O Cardeal Dom Sergio da Rocha presidirá na próxima quarta-feira, 19 de julho, a Santa Missa em memória dos 308 anos da morte da Serva de Deus Vitória da Encarnação, cuja causa de beatificação e de canonização está sob os cuidados da Arquidiocese de São Salvador da Bahia, com o apoio das Clarissas. A Celebração Eucarística terá início às 10h, no Convento Santa Clara do Desterro, em Nazaré, Salvador, local onde a religiosa viveu e morreu com fama de santidade.
Serva de Deus
Madre Vitória da Encarnação nasceu na cidade de Salvador, então capital do Brasil colonial, em 6 de março de 1661, sendo batizada no mesmo ano na antiga Sé da Bahia. Foram seus pais Bartolomeu Nabo Correia e Luísa Bixarxe. Teve um irmão e três irmãs. Conforme escreveu Dom Sebastião Monteiro da Vide (1720), a casa desta família era um exemplo de lar cristão.
Em 1675, quando Vitória estava com 14 anos, seu pai desejou enviá-la, juntamente com sua irmã mais velha, Maria da Conceição, para um convento nos Açores, em Portugal, porém a menina se recusou, dizendo que preferia que lhe cortassem a cabeça do que ser enviada para um convento.
Em 1677, quando foi fundado o primeiro convento feminino no Brasil, o Convento de Santa Clara do Desterro da Bahia, a menina, então com 16 anos de idade, havia se tornado avessa à religião, preocupando seus pais com o seu comportamento.
Vivia em Salvador, naquela época, um jesuíta de muita piedade a quem o povo venerava como santo já em vida e tinha fama de ser um profeta, o padre João de Paiva. Foi a ele que o pai da menina Vitória recorreu aflito ao perceber que sua filha havia tomado aversão às coisas sagradas, pedindo ao padre que rezasse por ela. O padre João o acalmou dizendo que a menina seria, no futuro, uma grande religiosa.
Passaram-se alguns anos e Vitória começou a ter frequentes sonhos com a Mãe de Deus e seu Divino Filho. Neles a Virgem lhe apresentava o Menino e chamava-a para a vida consagrada. Em outros momentos via o Divino Menino a colher flores no caminho para o convento e a chamava para lá. Tais sonhos se repetiram inúmeras vezes, porém, Vitória não quis seguir o que a Virgem e o Menino pediam.
Numa terrível noite do ano de 1686, quando Vitória estava com 25 anos de idade, teve um sonho horrendo, no qual se via nos porões sujos e cheios de lodo de uma grande embarcação que navegava em alto mar. Viu neste sonho que estava acompanhada de pessoas impiedosas que caminhavam para a perdição. Enquanto que na parte de cima da embarcação haviam muitos religiosos contentes, pois caminhavam para a salvação. Seu Anjo da Guarda então lhe explicou que os navegantes da parte superior eram os que faziam a vontade de Deus e estavam salvos, enquanto que os que estavam nos porões, assim como ela, eram os que caminhavam para a perdição. Ao acordar deste sonho aterrorizador, pensou em sua vida e tomou a firme decisão de consagrar-se totalmente a Deus e passar a vida fazendo Sua santa vontade. E naquele mesmo ano, num domingo pela manhã, em 29 de setembro, dia de São Miguel Arcanjo, Vitória foi acolhida no noviciado das monjas Clarissas do Convento do Desterro da Bahia e, juntamente com ela, foi acolhida também a sua irmã, Maria da Conceição. Recebeu neste dia o nome religioso de Vitória da Encarnação. Conforme seu desejo, fez profissão Solene em 21 de outubro de 1687, dia em que se celebrava na cidade de Salvador a festa das Onze Mil Virgens.

**Material fornecido**

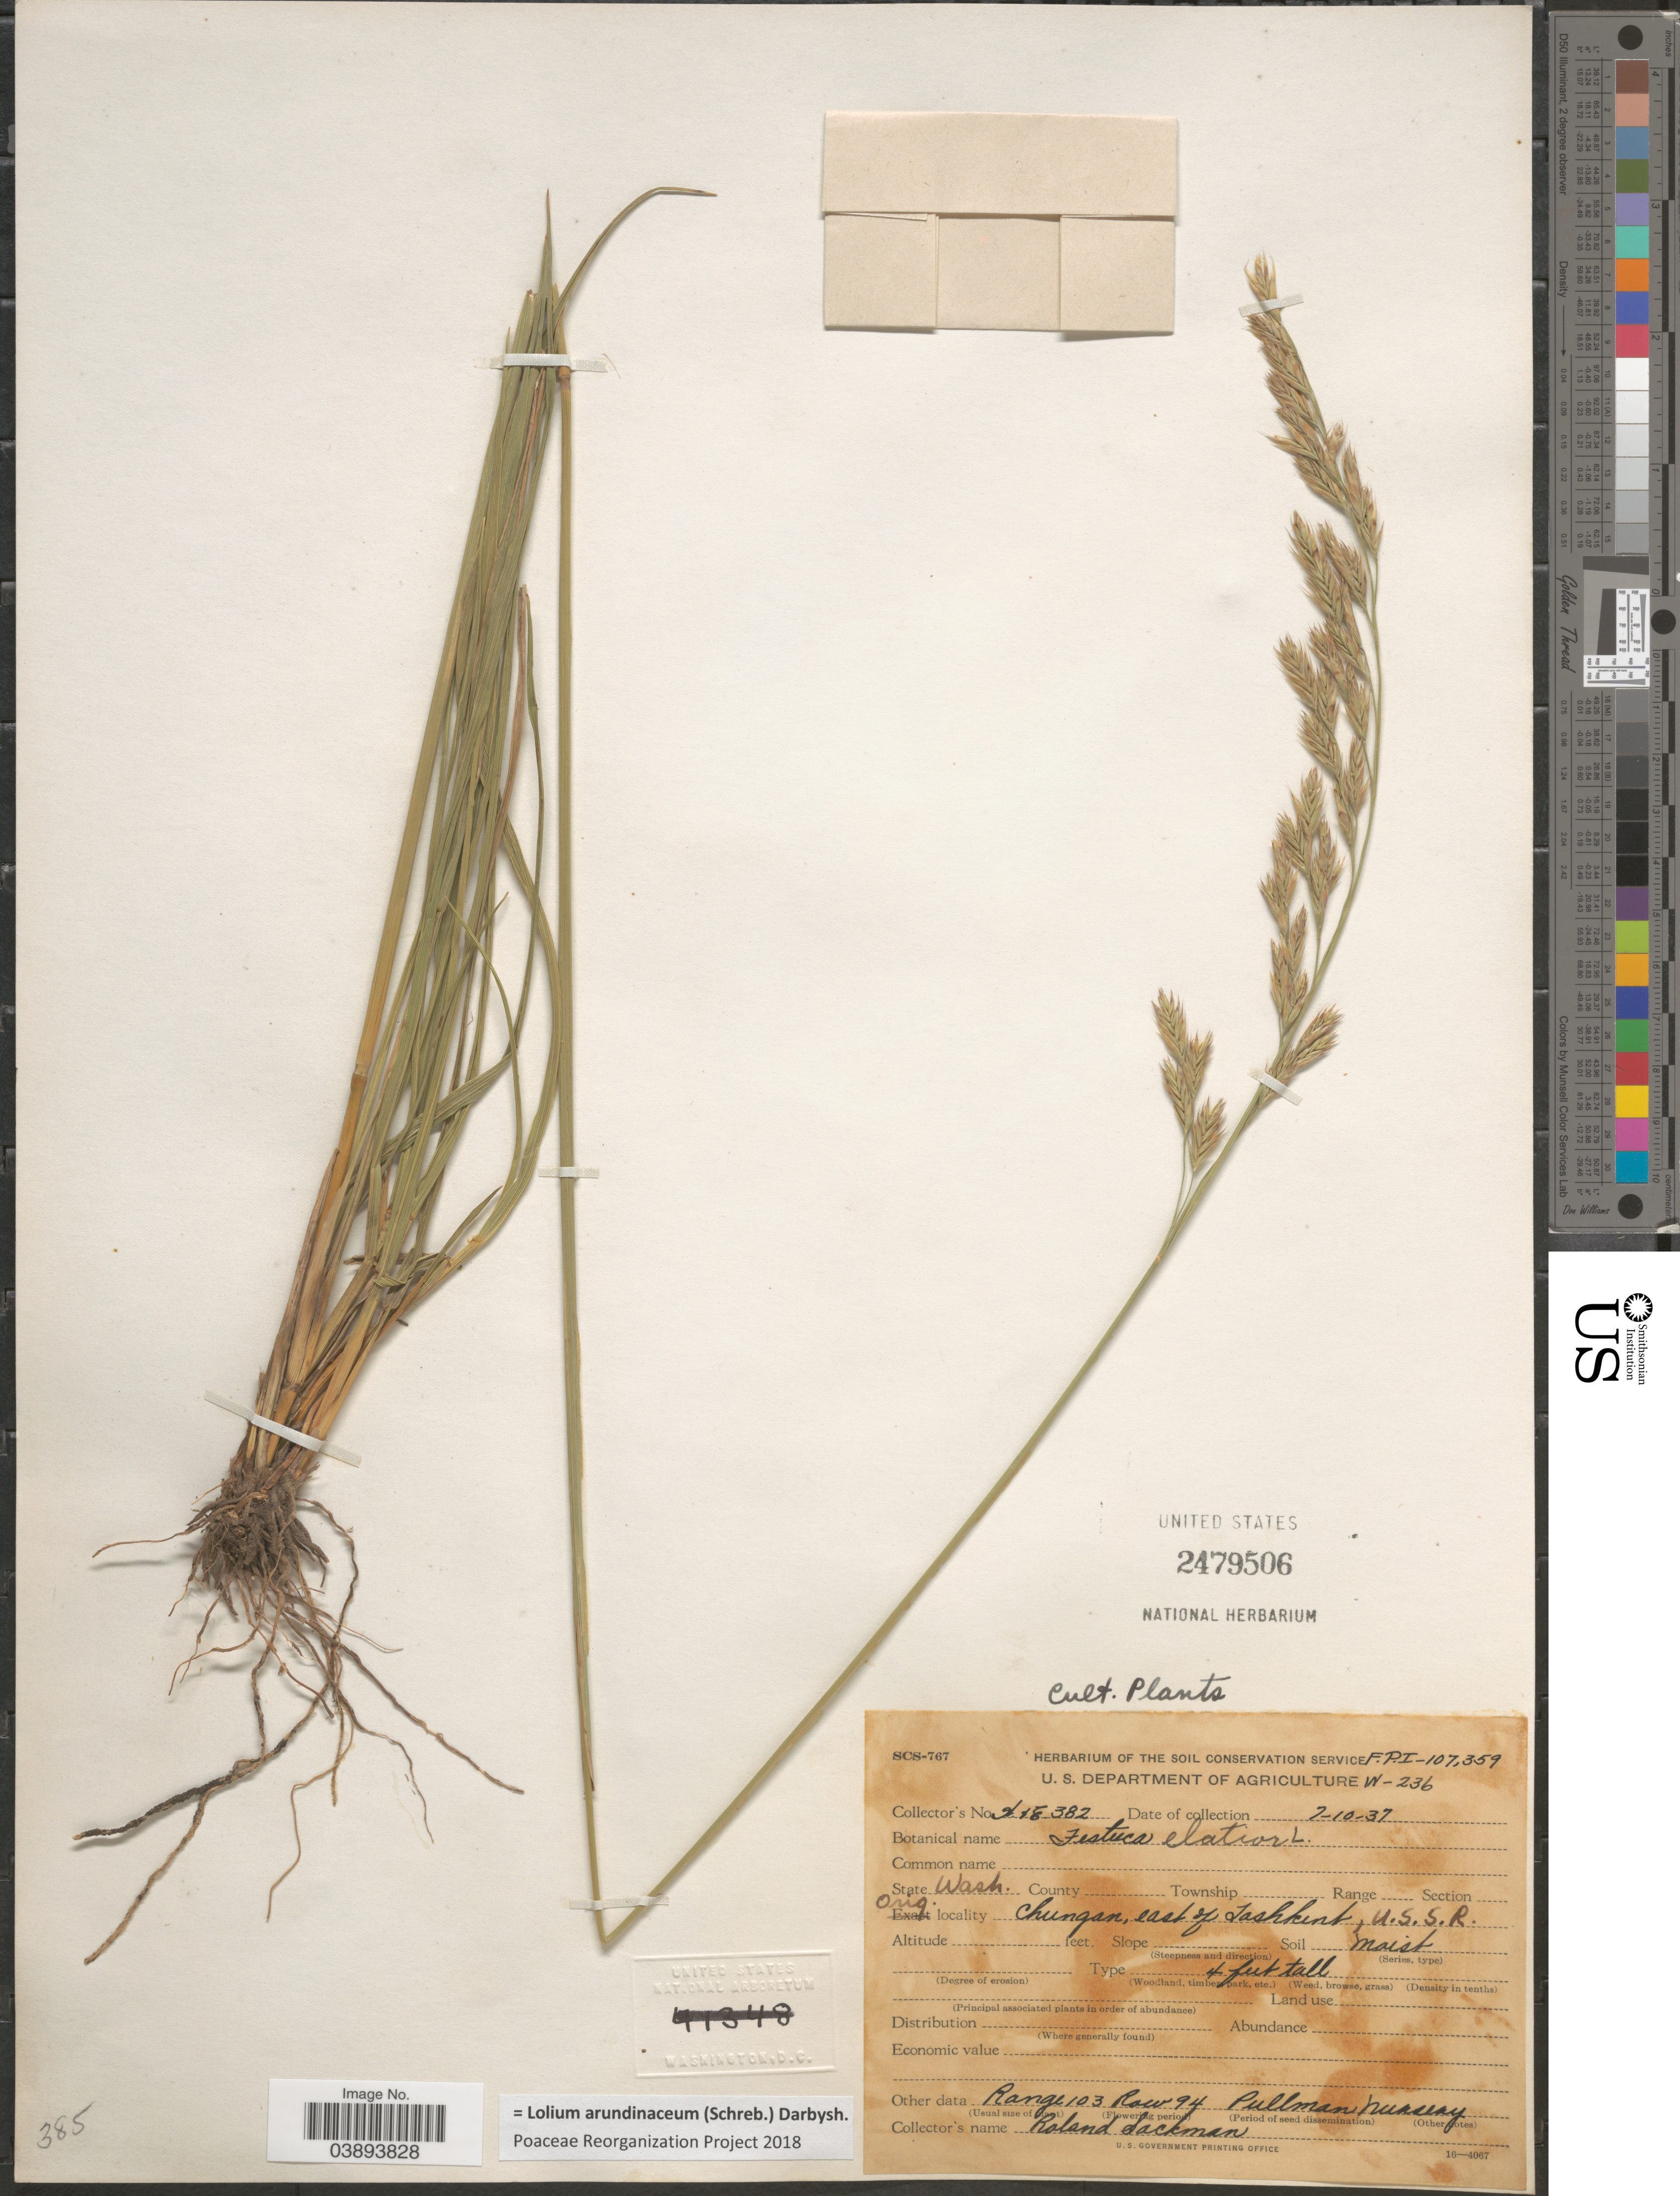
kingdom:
---
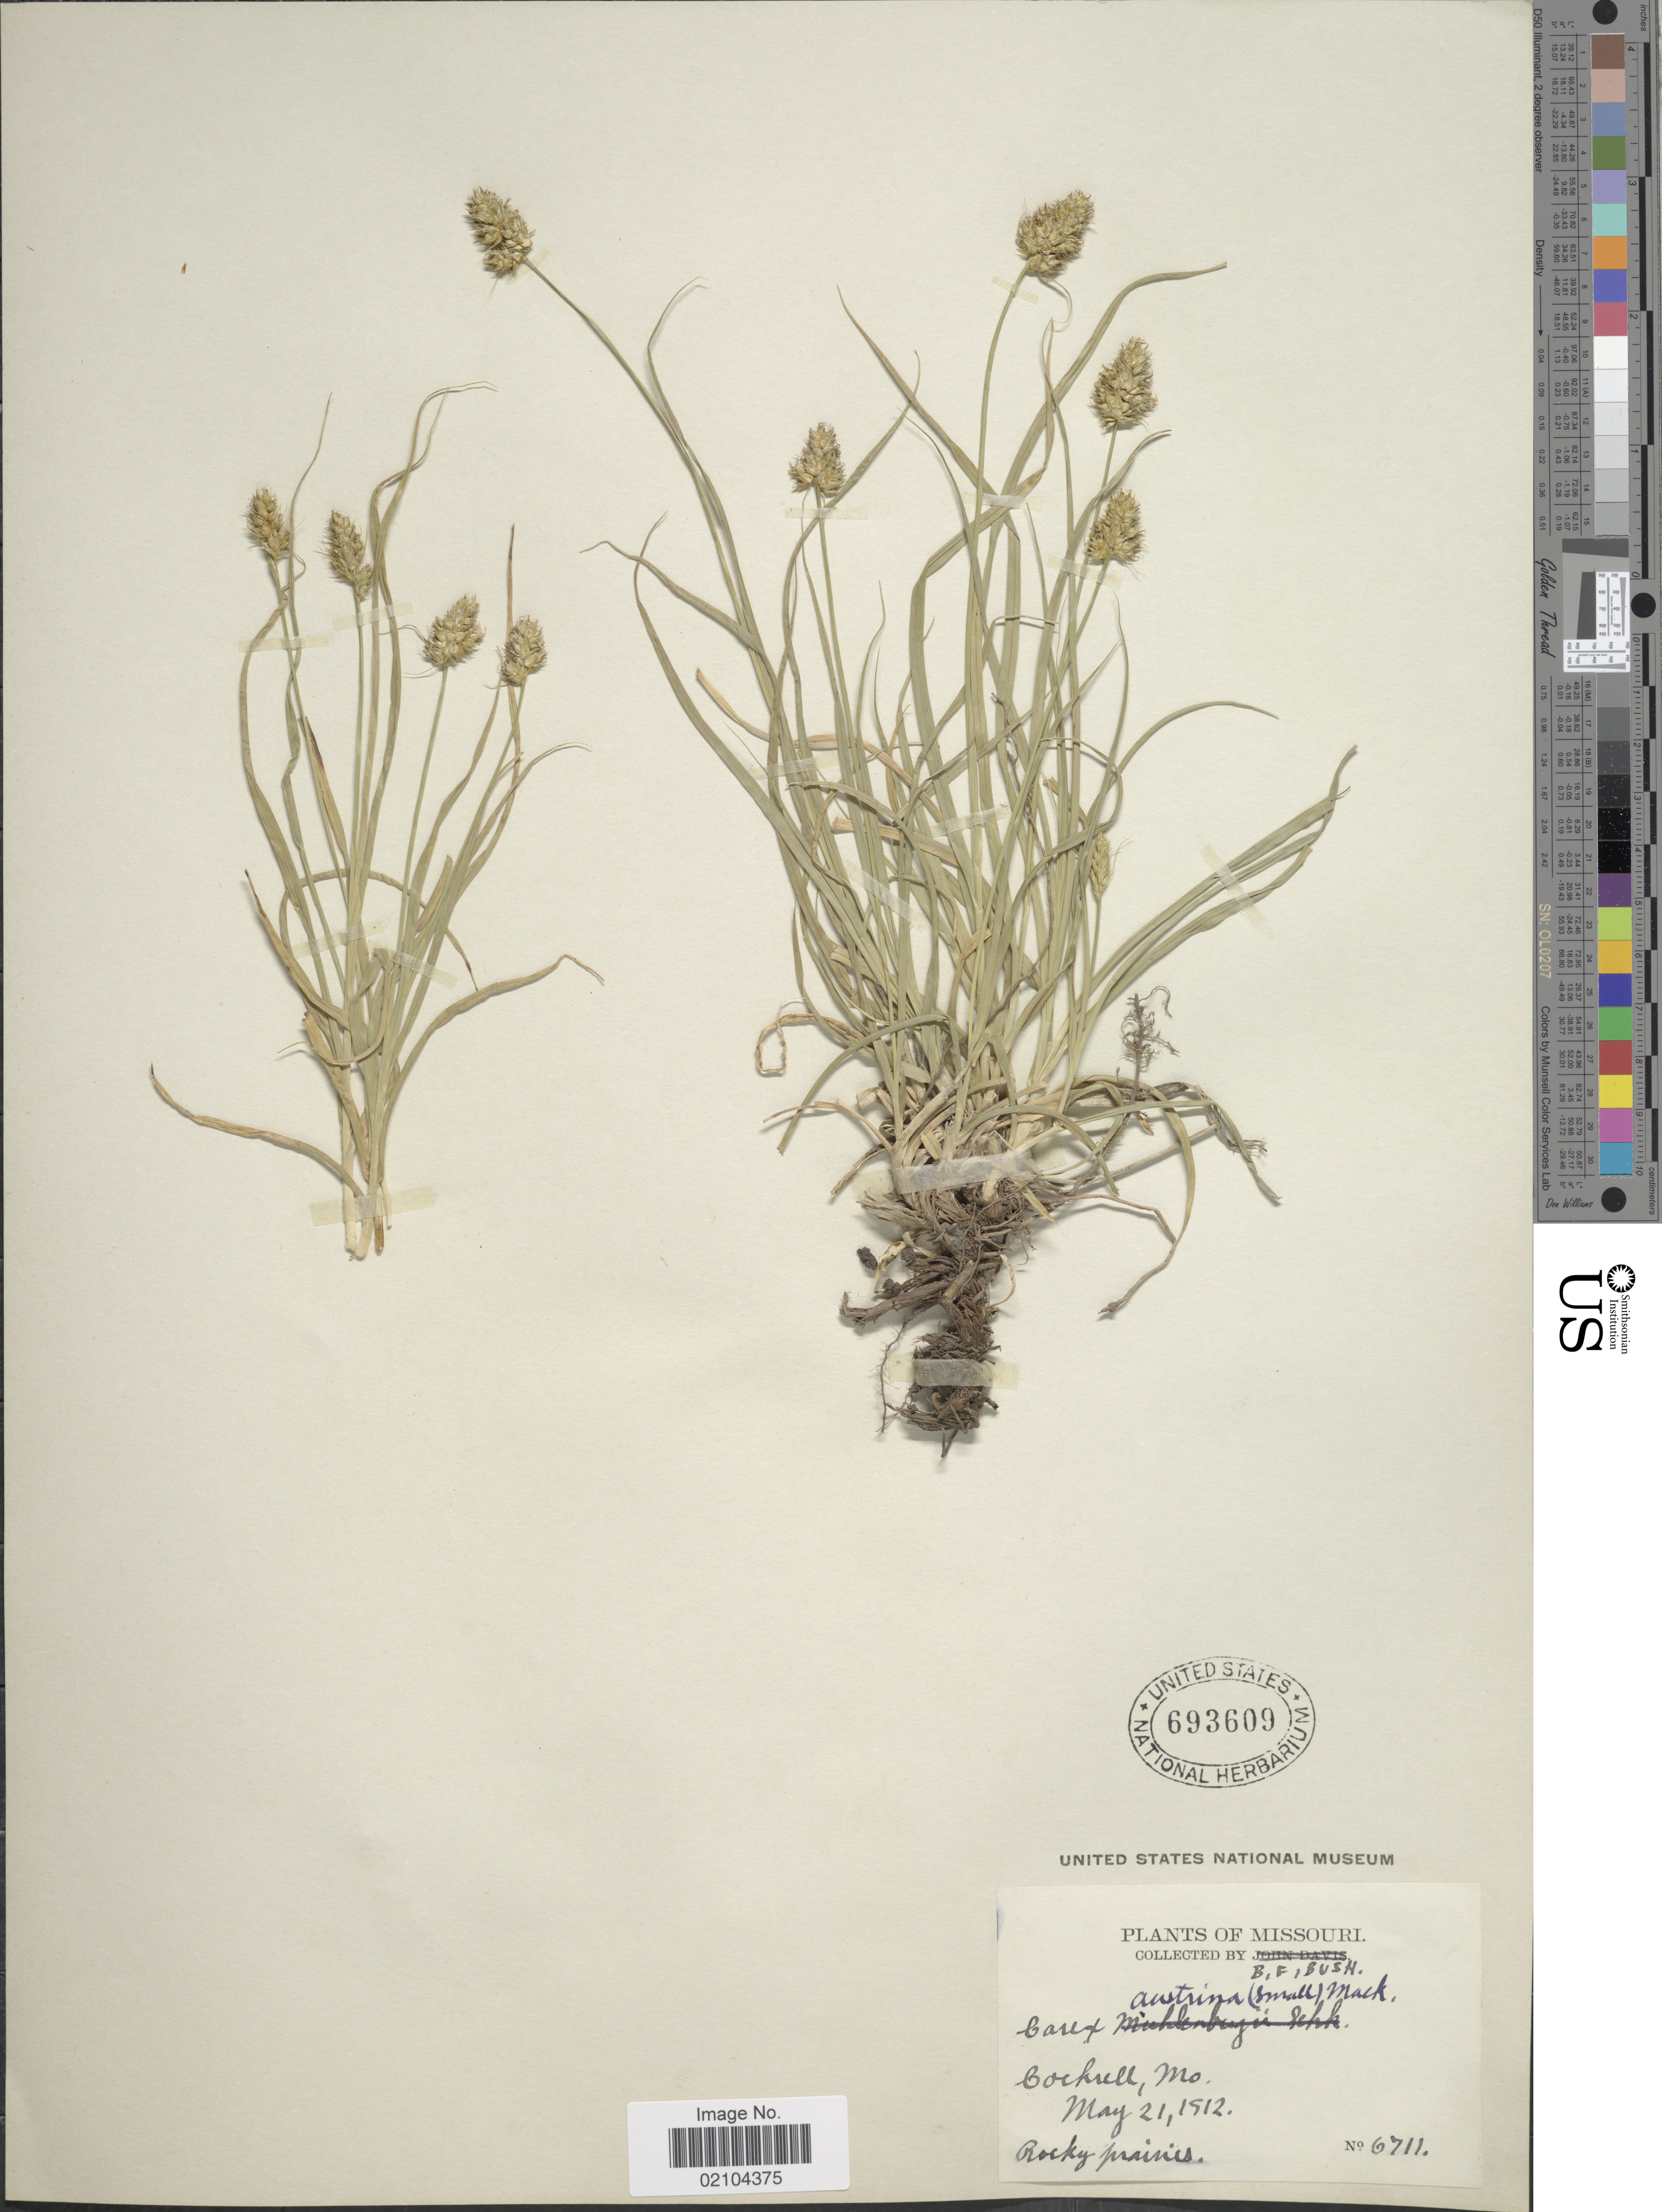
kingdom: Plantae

**Tarefas do exercício**
1. Reescreva de forma mais breve o parágrafo do texto sobre Madre Vitória da Encarnação que começa com "Vivia em Salvador, naquela época", mantendo os fatos principais.
2. Retome o texto sobre Madre Vitória da Encarnação a partir do ponto em que ele termina e dê continuidade à narrativa.

**Respostas esperadas**
1. Em Salvador vivia o jesuíta padre João de Paiva, venerado pelo povo como santo ainda em vida e tido como profeta. Aflito porque a filha Vitória havia tomado aversão às coisas sagradas, o pai dela pediu ao padre que rezasse pela menina. O padre o acalmou dizendo que ela seria, no futuro, uma grande religiosa.

2.
Mostrou-se grande em suas virtudes. Desapegada de tudo o que é mundano, quis fazer-se a menor de todas e aquela que servia a todas. Dotada de imensa caridade para com os mais desvalidos, desejou viver como uma escrava e adotou para si o estilo de vida das servas que viviam no mosteiro. Fazia suas refeições sentada no chão, como era costume entre os escravos da época, corria para fazer os trabalhos que ninguém queria, e por querer ser a menor de todas, foi diversas vezes ridicularizada e agredida pelas próprias escravas a quem ela tanto quis se fazer igual. Cuidava daquelas que adoeciam, levando-as para sua própria cela e de lá só saiam quando completamente curadas. Suportou diversas humilhações calada e com paciência, pois considerava-se digna de todas aquelas ofensas.
Viveu inteiramente dedicada aos pobres, doentes e desamparados que procuravam o mosteiro em busca de socorro. Pela sua grande caridade recebeu dos pobres o apelido de “madre esmoler”. Quando exercia o cargo de porteira, grande quantidade de pessoas dirigia-se à portaria para pedir-lhe algum auxílio. Atendeu a todos quantos podia e, mesmo de dentro da clausura, recomendava aos parentes que cuidassem daqueles pobres e doentes de quem vinha a saber que estavam necessitados. Doou em vida tudo o que possuía aos pobres, inclusive a cama na qual dormia, passando então a dormir no chão sobre uma esteira de palha. Por esse motivo, não morreu em sua própria cela. Quando estava prestes a falecer foi levada para a cela de outra monja, pois suas coirmãs não quiseram deixá-la morrer no chão.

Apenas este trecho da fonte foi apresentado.